__What you will do__
The task calls for the lines from the start of the entries below through the line with "lunch? Restaurangen Ceno, ledd", given again verbatim, with every picture dropped.

__Records__
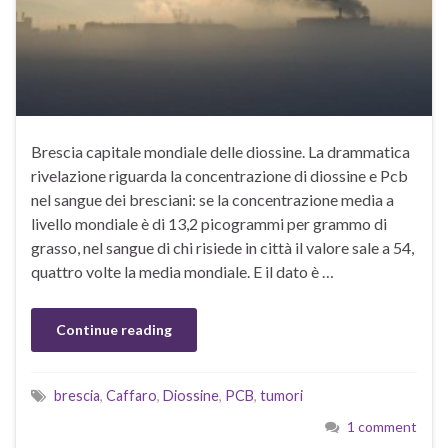
Brescia capitale mondiale delle diossine. La drammatica
rivelazione riguarda la concentrazione di diossine e Pcb
nel sangue dei bresciani: se la concentrazione media a
livello mondiale è di 13,2 picogrammi per grammo di
grasso, nel sangue di chi risiede in città il valore sale a 54,
quattro volte la media mondiale. E il dato è …
Continue reading
brescia
,
Caffaro
,
Diossine
,
PCB
,
tumori
1 comment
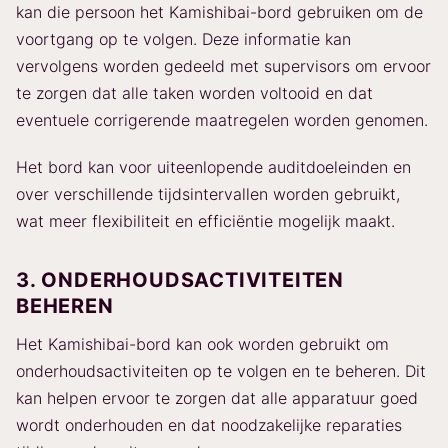
kan die persoon het Kamishibai-bord gebruiken om de
voortgang op te volgen. Deze informatie kan
vervolgens worden gedeeld met supervisors om ervoor
te zorgen dat alle taken worden voltooid en dat
eventuele corrigerende maatregelen worden genomen.
Het bord kan voor uiteenlopende auditdoeleinden en
over verschillende tijdsintervallen worden gebruikt,
wat meer flexibiliteit en efficiëntie mogelijk maakt.
3. ONDERHOUDSACTIVITEITEN
BEHEREN
Het Kamishibai-bord kan ook worden gebruikt om
onderhoudsactiviteiten op te volgen en te beheren. Dit
kan helpen ervoor te zorgen dat alle apparatuur goed
wordt onderhouden en dat noodzakelijke reparaties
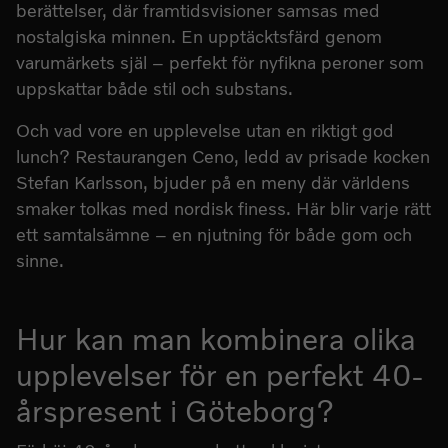
berättelser, där framtidsvisioner samsas med
nostalgiska minnen. En upptäcktsfärd genom
varumärkets själ – perfekt för nyfikna peroner som
uppskattar både stil och substans.
Och vad vore en upplevelse utan en riktigt god
lunch? Restaurangen Ceno, ledd av prisade kocken
Stefan Karlsson, bjuder på en meny där världens
smaker tolkas med nordisk finess. Här blir varje rätt
ett samtalsämne – en njutning för både gom och
sinne.
Hur kan man kombinera olika
upplevelser för en perfekt 40-
årspresent i Göteborg?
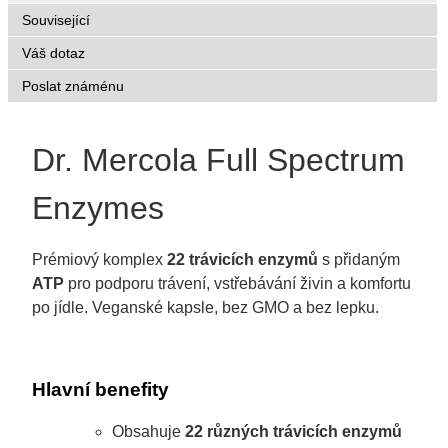
Související
Váš dotaz
Poslat známénu
Dr. Mercola Full Spectrum
Enzymes
Prémiový komplex
22 trávicích enzymů
s přidaným
ATP
pro podporu trávení, vstřebávání živin a komfortu
po jídle. Veganské kapsle, bez GMO a bez lepku.
Hlavní benefity
Obsahuje
22 různých trávicích enzymů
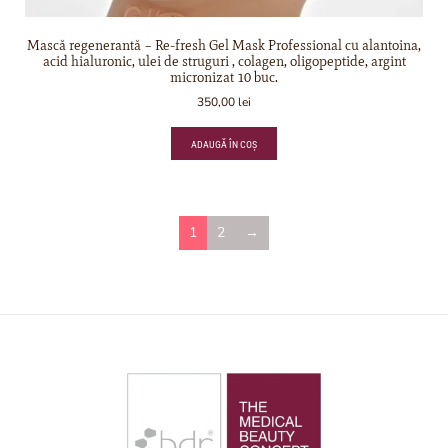
Mască regenerantă – Re-fresh Gel Mask Professional cu alantoina,
acid hialuronic, ulei de struguri , colagen, oligopeptide, argint
micronizat 10 buc.
350,00
lei
ADAUGĂ ÎN COȘ
1
2
→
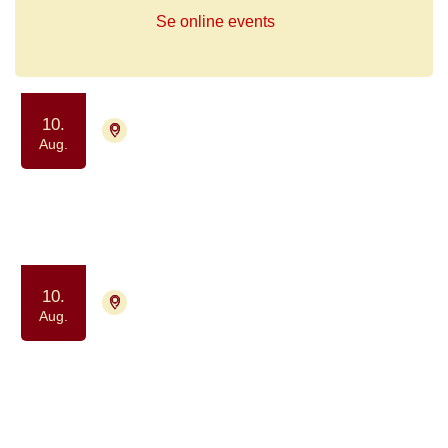
Se online events
10.
4700 Næstved
Tilmelding ikke nødvendig
Aug.
Lungekræftnetværket
Samvær og fællesskab
10.
2200 København N
Aug.
Tilmelding ikke nødvendig
Netværksgruppe for
hjernetumorpatienter og deres
pårørende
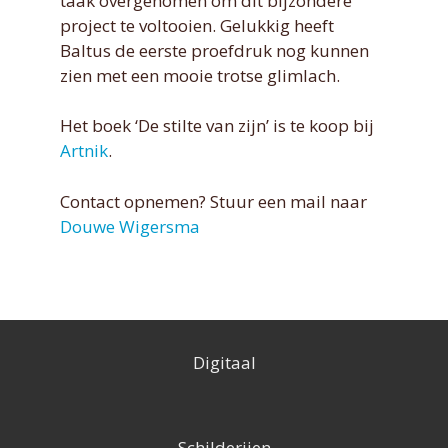
taak overgenomen om dit bijzondere
project te voltooien. Gelukkig heeft
Baltus de eerste proefdruk nog kunnen
zien met een mooie trotse glimlach.
Het boek ‘De stilte van zijn’ is te koop bij
Artnik
.
Contact opnemen? Stuur een mail naar
Douwe Wigersma
Digitaal
Schilderijen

__Solution to this problem__
Brescia capitale mondiale delle diossine. La drammatica
rivelazione riguarda la concentrazione di diossine e Pcb
nel sangue dei bresciani: se la concentrazione media a
livello mondiale è di 13,2 picogrammi per grammo di
grasso, nel sangue di chi risiede in città il valore sale a 54,
quattro volte la media mondiale. E il dato è …
Continue reading
brescia
,
Caffaro
,
Diossine
,
PCB
,
tumori
1 comment
kan die persoon het Kamishibai-bord gebruiken om de
voortgang op te volgen. Deze informatie kan
vervolgens worden gedeeld met supervisors om ervoor
te zorgen dat alle taken worden voltooid en dat
eventuele corrigerende maatregelen worden genomen.
Het bord kan voor uiteenlopende auditdoeleinden en
over verschillende tijdsintervallen worden gebruikt,
wat meer flexibiliteit en efficiëntie mogelijk maakt.
3. ONDERHOUDSACTIVITEITEN
BEHEREN
Het Kamishibai-bord kan ook worden gebruikt om
onderhoudsactiviteiten op te volgen en te beheren. Dit
kan helpen ervoor te zorgen dat alle apparatuur goed
wordt onderhouden en dat noodzakelijke reparaties
berättelser, där framtidsvisioner samsas med
nostalgiska minnen. En upptäcktsfärd genom
varumärkets själ – perfekt för nyfikna peroner som
uppskattar både stil och substans.
Och vad vore en upplevelse utan en riktigt god
lunch? Restaurangen Ceno, ledd av prisade kocken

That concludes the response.